By David Southwell
Victorian and Tasmanian UCA congregations and other ancillary groups who are doing the mission work of the church are invited to apply for next year’s Lenten Offering grants to support innovative projects.
Each Lent and Easter the Moderator asks UCA members in Victoria and Tasmania to give towards four mission projects that align with Synod’s Mission Principle and with a preference for those trying something new.
“During Lent and Easter, we remember God’s self-giving love in Jesus, bringing healing and creating communities of reconciliation, hope and justice,” Moderator Denise Liersch said.
“In response to God’s love for all people and the world in which we live, we ask people of the church to make a sacrificial offering to support important mission projects.
“It is part of our commitment to join in God’s work of renewal in the world.”
This year, applications are being sought for four categories – Victoria metro, Victoria regional and rural, Tasmania and covenanting.
The four projects chosen will feature in the Lenten Offering appeal materials, which will be distributed to congregations in February 2020.
The 2019 Lenten Offering raised about $60,000, a portion of which went to support the Pakenham Homework Hub run by Pakenham Uniting Church in Melbourne’s in north-eastern fringe.
The Homework Hub was started in 2016 and it offers one-on-one tutoring, social activities, snacks and meals to local primary school students who are struggling with their studies, sometimes due to language barriers.
PUC secretary Olive Elston helps organise the hub and volunteers there on Tuesday afternoons, along with other members of the congregation and some local high school students.

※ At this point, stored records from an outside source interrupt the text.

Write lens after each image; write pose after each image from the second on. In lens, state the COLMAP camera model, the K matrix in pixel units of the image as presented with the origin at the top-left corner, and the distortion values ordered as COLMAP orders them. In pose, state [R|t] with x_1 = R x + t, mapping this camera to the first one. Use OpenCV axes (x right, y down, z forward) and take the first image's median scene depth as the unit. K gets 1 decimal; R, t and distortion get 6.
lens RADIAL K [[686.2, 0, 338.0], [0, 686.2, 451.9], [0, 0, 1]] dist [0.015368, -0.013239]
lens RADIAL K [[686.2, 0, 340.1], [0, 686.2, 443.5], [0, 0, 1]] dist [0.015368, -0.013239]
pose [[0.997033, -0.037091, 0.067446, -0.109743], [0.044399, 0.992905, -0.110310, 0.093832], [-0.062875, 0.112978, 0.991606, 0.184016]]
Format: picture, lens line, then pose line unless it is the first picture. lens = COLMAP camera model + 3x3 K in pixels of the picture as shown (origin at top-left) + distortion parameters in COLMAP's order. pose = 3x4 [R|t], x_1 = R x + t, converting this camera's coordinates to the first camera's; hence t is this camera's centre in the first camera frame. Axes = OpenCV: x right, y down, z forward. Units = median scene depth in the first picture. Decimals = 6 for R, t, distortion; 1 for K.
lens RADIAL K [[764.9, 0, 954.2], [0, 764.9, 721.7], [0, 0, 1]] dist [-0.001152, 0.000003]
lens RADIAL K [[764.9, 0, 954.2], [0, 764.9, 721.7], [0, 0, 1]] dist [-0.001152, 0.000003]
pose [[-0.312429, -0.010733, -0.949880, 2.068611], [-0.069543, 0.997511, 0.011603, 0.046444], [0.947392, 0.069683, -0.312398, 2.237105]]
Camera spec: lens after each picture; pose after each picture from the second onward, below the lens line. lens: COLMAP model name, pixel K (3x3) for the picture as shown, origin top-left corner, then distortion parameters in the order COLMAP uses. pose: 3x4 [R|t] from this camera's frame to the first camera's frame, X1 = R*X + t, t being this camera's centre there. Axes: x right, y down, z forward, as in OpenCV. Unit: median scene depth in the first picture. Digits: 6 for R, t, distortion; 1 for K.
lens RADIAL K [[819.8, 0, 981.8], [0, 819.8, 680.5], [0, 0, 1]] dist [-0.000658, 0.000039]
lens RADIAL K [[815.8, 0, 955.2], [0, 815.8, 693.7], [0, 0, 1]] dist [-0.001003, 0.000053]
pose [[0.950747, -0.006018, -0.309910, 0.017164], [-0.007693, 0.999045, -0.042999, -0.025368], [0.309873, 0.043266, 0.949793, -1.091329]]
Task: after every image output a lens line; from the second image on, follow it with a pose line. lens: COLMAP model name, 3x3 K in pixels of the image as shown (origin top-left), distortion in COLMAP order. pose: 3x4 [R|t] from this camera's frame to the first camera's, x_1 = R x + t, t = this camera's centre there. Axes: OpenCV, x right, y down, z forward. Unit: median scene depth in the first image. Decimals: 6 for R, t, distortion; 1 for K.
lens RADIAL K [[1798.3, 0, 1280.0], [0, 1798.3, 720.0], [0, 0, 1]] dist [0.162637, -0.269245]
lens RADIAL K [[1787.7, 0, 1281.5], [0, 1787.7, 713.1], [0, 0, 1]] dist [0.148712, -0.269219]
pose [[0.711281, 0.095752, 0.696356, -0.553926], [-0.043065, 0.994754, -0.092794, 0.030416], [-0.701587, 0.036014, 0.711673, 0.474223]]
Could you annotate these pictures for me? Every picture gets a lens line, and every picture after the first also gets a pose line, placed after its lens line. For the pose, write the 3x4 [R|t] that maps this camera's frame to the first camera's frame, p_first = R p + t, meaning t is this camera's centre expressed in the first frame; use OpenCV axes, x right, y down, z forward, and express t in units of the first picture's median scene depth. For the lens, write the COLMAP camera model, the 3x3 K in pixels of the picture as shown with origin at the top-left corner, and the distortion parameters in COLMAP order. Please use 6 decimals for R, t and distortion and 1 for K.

Olive, who is a retired English teacher, said the Hub helped children who needed a bit of help at school, especially with English and maths.
Last semester, the Hub averaged about 10-14 students mostly aged about 8-12, from a mixture of ethnic backgrounds.
“They get practice in reading as well and that connection with an adult is really important,” Olive said.
When children arrive they get a fruit snack and at 5pm are offered a full meal.
“Part of the problem is that kids go home and don’t always get fed,” Olive said.
“One of the things we find is that the kids will come in, they might have had something to eat during the day, but not necessarily a good amount. At least they go home with a full tummy.”
The Hub previously received funding from the Centre of Multicultural Youth and has also received financial support from Toorak Uniting, but otherwise is supported by Pakenham’s congregation, which left its future in some doubt.
“Our church isn’t a big church and just manages to hold its own with funding,” Olive said.
Besides its minister, the church also employs a community development officer who works with the local Sudanese and a youth pastor, meaning there isn’t a lot left over for the Homework Hub.
Olive said it was for this reason that Pakenham applied for a Lenten Offering grant.
“That will fund the program for next year – that is what we were looking for,” she said.
Other projects to receive money from the last year’s grant are a music and languages project for migrant women run by Scots Memorial Uniting Church in Hobart, a church-run community garden in Victoria’s north-eastern town of Benalla and the Ecumenical Accompaniment Program rights in Israel’s occupied territories.